Vendhu Thanindhathu Kaadu Tamil Movie
In Theaters: USA INDIA
For GVM to make his leading man traverse from being a cop to a gangster, it has taken almost 20 years. In 2003, Suriya starred in 'Kaakha Kaakha' as a cop fighting deadly gangsters. In 2022, we see his leading man Simbhu play the role of a gangster with Venthu Thaninthathu Kaadu (VTK). GVM's adoration towards director Maniratnam's 'Nayagan' is well known. In VTK, we see a similar story of a youth rising to the ranks of a feared gang leader in Mumbai.
The movie is about Muthuveeran (Simbhu), who moves from his village to Mumbai to earn a living and make ends meet. He joins hands with a group of henchmen who take orders from their higher-ups. Circumstances lead him to pursue the violent path wherein he has to to live with a gun by his side. He eventually evolves to the ranks of a gang leader. The first part ends there, and we can assume that a potential sequel is in store.
We've seen several gangster flicks in the past. VTK is the slowest of the lot. The slowness can be felt in establishing the characters, milieu, and dialogue delivery. It was a little refreshing to see all this through the lens of director GVM. Simbhu and GVM vibe well, and they've had successful collaborations in the past.
This movie too promised that, however, the promise was half delivered. The inherent slowness in the narrative and the movie's length proved to be the biggest setbacks for this movie. Gautham wanted to deliver a classic gangster flick. The intentions were accompanied by certain plot points that proved intriguing at first but later fizzled out.
The acquaintance that Simbhu and Neeraj from the rival gang have was less explored and looked to have more potential. Still, I think that might hold some easter eggs for the sequel. Also, Siddhi Idnani's role as Pavai, the Tamil-speaking Mumbaikar was a little off. She started with some promise but later proved to be a mere cog in the wheel.
The songs were engaging and were used to push the narrative forward. However, the romance between Simbhu and Siddhi felt stretched. Again, GVM held an easter egg from VTV by making Simbhu appear younger than Siddhi, and Simbhu's character acknowledges the same. However, the backstory of the lead pair made the audiences root for them to come together.
The gang members were fresh. Richard as Esakki Annachi and Saravanan as Karuthavel Annachi (Karchi) were refreshing. Siddique, the seasoned actor from Kerala, has got a solid negative role. Jaffar, who has become a notorious actor (post 'Vikram') for pulling off the smooth operating criminal's role with ease, has been handed a similar responsibility here too. Appukutty, whom we have seen as a comic actor in the past, has a meaty role.

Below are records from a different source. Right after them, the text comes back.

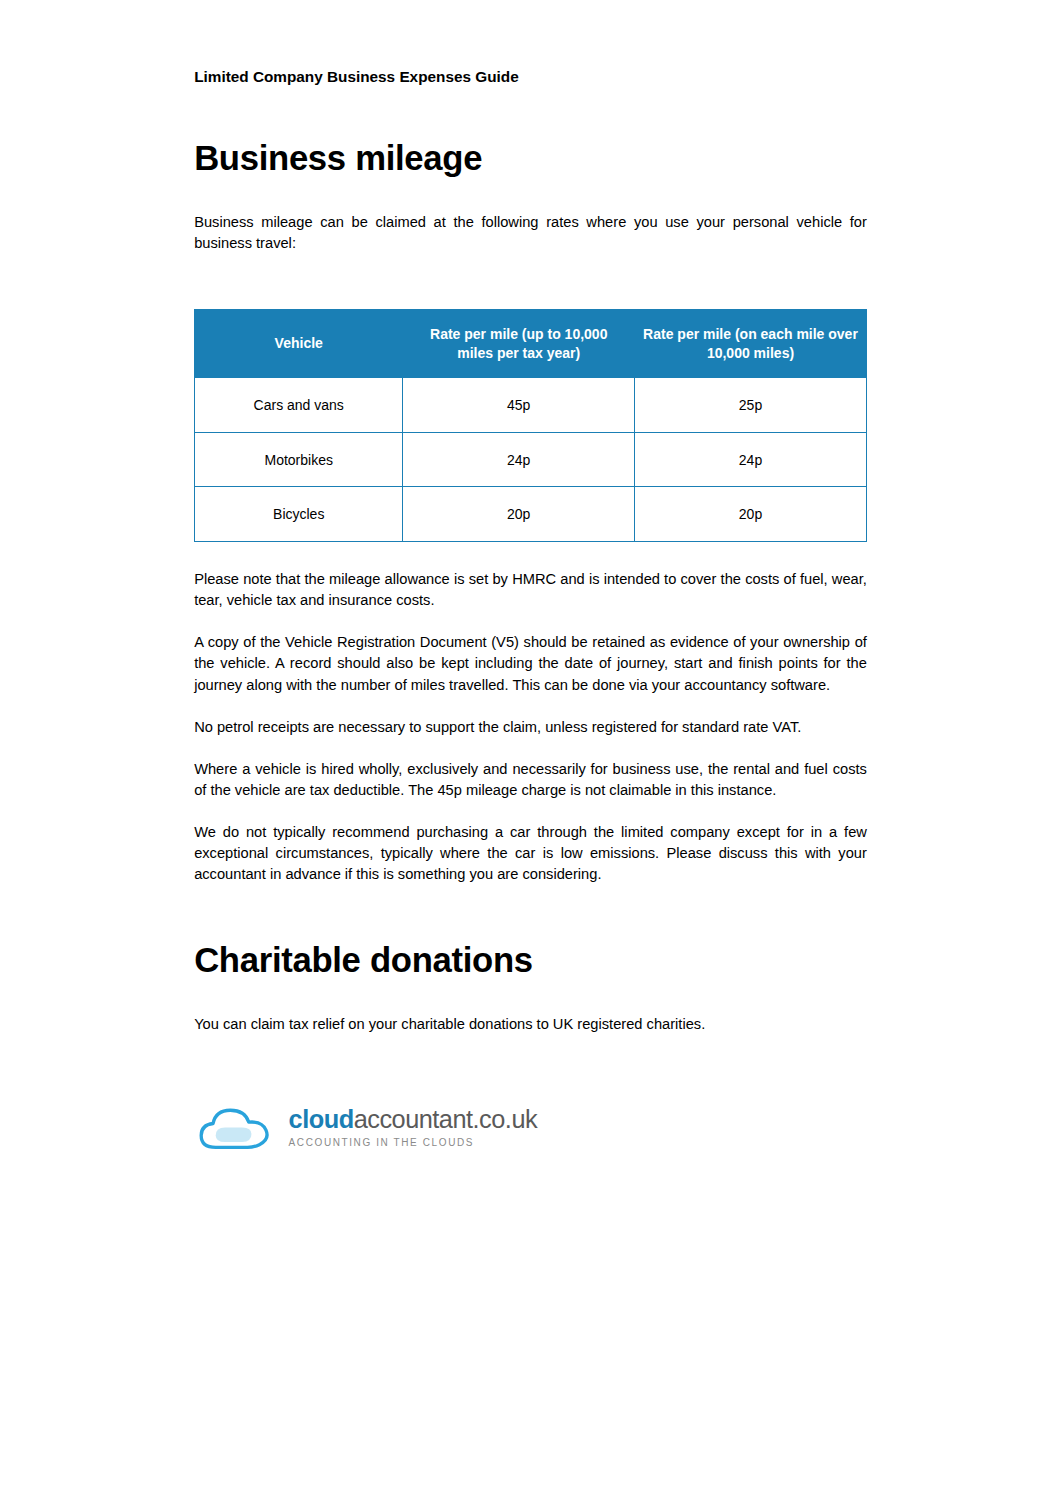Limited Company Business Expenses Guide
Business mileage
Business mileage can be claimed at the following rates where you use your personal vehicle for business travel:
| Vehicle | Rate per mile (up to 10,000 miles per tax year) | Rate per mile (on each mile over 10,000 miles) |
| --- | --- | --- |
| Cars and vans | 45p | 25p |
| Motorbikes | 24p | 24p |
| Bicycles | 20p | 20p |
Please note that the mileage allowance is set by HMRC and is intended to cover the costs of fuel, wear, tear, vehicle tax and insurance costs.
A copy of the Vehicle Registration Document (V5) should be retained as evidence of your ownership of the vehicle. A record should also be kept including the date of journey, start and finish points for the journey along with the number of miles travelled. This can be done via your accountancy software.
No petrol receipts are necessary to support the claim, unless registered for standard rate VAT.
Where a vehicle is hired wholly, exclusively and necessarily for business use, the rental and fuel costs of the vehicle are tax deductible. The 45p mileage charge is not claimable in this instance.
We do not typically recommend purchasing a car through the limited company except for in a few exceptional circumstances, typically where the car is low emissions. Please discuss this with your accountant in advance if this is something you are considering.
Charitable donations
You can claim tax relief on your charitable donations to UK registered charities.
cloud accountant.co.uk
ACCOUNTING IN THE CLOUDS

It was Simbu who uplifted normal scenes and made them into something worthy. Not just his fans could enjoy it, even common audiences can rejoice with the underwhelming actor, yet with a powerful presence.
ARR's music and BGM helped the movie to establish and set the tone. The editing was also slick, and the cinematography by Sidhartha Nuni helped showcase Mumbai in a different colour.
The movie is slow-paced, predictable, and way too long. Gautham's offbeat narrative elements (where he has deviated from his usual style, especially without the annoying voice-over) and Simbhu's excellent performance would make this an intriguing proposition for a one-time watch!